At first, fierce compassion may sound like a paradox. We tend to associate fierceness with aggression, and compassion with its opposite: altruism, care for others, and selfless love. In exploring the tension between these concepts, I looked fierceness up in the dictionary, and learned that it also conveys “heartfelt and powerful action”—a label that undoubtedly fits every single Skoll awardee.

Social enterprises are powerful tools for righting injustices, while providing sustainable models for inclusive change. Social entrepreneurs fiercely tackle the most difficult and complex challenges facing humanity, but they are also vulnerable on a personal level.

The vulnerability comes with the “heartfelt” part, the part that connects to vision, intention, and motivation. All social entrepreneurs have been, at some point in their lives, provoked by contact with injustice. All of them opened their hearts to embrace it and allow it to inform their speech, action, and livelihoods.

Whether the injustice was poverty, climate change, neglected diseases, child abuse, landmines, or whatever other scourge, their hearts and minds were shocked to the extent that they felt compelled to dedicate their time and energy to innovating, cracking the code, and changing the paradigm to one more harmonious, peaceful, and prosperous.

However, too often there is an imbalance between the achievements of these social entrepreneurs and their own personal sustainability.

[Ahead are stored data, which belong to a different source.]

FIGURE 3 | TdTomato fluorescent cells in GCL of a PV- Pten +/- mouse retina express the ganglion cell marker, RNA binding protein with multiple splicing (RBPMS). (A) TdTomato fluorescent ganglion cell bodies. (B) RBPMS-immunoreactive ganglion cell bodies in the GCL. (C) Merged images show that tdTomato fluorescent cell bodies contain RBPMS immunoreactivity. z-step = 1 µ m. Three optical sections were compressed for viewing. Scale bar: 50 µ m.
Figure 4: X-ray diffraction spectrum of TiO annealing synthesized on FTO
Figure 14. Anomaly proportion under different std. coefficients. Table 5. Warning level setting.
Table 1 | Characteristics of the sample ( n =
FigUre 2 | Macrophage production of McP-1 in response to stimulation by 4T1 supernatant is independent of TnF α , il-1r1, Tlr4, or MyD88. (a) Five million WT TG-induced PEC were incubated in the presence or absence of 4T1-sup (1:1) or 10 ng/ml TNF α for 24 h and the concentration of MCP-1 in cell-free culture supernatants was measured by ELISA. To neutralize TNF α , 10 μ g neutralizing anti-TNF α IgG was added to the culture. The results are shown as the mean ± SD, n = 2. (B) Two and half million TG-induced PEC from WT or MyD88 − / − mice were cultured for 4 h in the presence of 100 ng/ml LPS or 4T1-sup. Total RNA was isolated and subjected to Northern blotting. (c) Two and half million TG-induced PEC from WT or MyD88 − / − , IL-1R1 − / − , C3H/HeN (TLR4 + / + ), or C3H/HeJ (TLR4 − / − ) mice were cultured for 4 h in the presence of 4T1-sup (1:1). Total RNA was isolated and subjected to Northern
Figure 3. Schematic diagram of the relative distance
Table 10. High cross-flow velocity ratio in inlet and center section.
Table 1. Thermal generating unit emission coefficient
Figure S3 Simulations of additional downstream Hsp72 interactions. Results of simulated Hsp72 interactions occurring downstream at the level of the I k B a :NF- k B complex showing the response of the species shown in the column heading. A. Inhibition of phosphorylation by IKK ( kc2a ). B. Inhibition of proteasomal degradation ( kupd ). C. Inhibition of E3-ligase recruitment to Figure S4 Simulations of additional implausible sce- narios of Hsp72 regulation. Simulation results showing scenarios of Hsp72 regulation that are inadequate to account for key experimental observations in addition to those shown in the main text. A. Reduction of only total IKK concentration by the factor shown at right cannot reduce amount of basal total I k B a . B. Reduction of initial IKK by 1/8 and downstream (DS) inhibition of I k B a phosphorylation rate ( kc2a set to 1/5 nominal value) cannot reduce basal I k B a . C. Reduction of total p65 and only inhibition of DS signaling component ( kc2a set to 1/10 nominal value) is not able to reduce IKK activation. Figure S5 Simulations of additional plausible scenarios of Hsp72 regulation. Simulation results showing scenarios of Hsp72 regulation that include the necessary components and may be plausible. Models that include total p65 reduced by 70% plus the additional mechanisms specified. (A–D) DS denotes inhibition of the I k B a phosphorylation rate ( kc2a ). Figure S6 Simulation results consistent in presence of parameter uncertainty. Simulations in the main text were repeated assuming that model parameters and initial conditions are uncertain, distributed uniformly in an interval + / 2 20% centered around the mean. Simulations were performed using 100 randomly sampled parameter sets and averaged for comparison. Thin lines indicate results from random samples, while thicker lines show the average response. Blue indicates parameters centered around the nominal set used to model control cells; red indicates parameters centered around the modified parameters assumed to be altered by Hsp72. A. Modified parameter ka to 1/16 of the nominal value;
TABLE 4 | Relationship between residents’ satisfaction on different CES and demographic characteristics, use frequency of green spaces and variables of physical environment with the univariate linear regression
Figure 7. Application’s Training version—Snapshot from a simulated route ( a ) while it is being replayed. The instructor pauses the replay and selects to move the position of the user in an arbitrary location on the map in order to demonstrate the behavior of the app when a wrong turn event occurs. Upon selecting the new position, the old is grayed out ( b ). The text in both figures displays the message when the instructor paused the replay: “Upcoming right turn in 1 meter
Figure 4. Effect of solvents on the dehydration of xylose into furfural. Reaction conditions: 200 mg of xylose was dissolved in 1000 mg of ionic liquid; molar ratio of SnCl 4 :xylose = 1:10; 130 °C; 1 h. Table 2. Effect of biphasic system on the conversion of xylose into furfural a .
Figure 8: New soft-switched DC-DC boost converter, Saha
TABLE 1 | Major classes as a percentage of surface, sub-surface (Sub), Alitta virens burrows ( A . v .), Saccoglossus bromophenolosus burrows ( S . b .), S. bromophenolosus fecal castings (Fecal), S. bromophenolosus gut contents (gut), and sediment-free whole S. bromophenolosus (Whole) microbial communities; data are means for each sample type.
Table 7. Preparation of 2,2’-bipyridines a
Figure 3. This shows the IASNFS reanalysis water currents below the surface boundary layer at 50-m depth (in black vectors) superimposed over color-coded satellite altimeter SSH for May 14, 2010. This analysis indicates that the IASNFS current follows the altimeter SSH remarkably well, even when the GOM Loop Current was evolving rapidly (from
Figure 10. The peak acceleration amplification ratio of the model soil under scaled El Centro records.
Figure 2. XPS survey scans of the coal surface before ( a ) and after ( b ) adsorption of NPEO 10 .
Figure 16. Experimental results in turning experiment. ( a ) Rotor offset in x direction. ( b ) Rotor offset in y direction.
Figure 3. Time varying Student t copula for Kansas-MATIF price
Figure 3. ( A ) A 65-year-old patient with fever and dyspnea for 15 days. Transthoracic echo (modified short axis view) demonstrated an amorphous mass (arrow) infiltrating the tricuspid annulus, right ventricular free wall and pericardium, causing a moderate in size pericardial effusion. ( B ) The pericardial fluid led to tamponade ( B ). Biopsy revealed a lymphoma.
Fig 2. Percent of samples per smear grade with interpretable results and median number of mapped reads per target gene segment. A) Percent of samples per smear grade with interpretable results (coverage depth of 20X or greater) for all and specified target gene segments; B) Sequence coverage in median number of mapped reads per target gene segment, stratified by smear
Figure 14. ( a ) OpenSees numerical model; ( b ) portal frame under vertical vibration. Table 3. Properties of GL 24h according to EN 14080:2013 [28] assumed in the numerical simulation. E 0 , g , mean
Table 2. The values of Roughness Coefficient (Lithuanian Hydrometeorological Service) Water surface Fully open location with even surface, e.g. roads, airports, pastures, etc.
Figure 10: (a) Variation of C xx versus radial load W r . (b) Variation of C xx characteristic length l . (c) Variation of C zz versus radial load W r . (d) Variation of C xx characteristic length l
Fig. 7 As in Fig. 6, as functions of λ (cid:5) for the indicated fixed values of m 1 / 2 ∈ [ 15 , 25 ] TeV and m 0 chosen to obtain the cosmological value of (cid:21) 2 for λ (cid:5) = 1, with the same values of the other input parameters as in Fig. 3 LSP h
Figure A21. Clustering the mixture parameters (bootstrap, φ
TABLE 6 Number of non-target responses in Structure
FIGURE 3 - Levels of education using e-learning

I have learned how important it is for social entrepreneurs to recognize and embrace their own personal vulnerability, and to be supported in their need for personal development.

I transitioned from my leadership role in APOPO to focus on the practice and dissemination of meditation—even more important to me than my passion for mine-detecting rats. While exploring the field I encountered Aaron Pereira, an Ashoka fellow who was supporting seasoned social entrepreneurs in doing inner work through the Wellbeing Project. I joined forces with his team.

The Wellbeing Project is based on the holistic vision that “being well informs doing well,” and is inspired by a sense of care and compassion for all the people who work to build a better world, as well as to support the many causes and movements for which they work. It is focused on both modeling support for social change leaders, and cultivating a shift in the field of social enterprise toward one that is healthier and more supportive of inner wellbeing.

Through interviewing social entrepreneurs, we learned that too many of them live an imbalance between their work and their personal sphere, which results in all kinds of undesirable physical, emotional, mental, and spiritual states. While creating value for the common good, too many social entrepreneurs feel alone, isolated, misunderstood, depleted, and in distress on a personal level. Moreover, we learned that their personal imbalance threatened the effectiveness and the quality of change their organizations are pursuing.

These findings are as important for social entrepreneurs as they are for the individuals involved in their organizations. The field of social change needs not only fierce compassion for the people it serves. To be really effective, social entrepreneurs need to start by being fiercely compassionate toward themselves.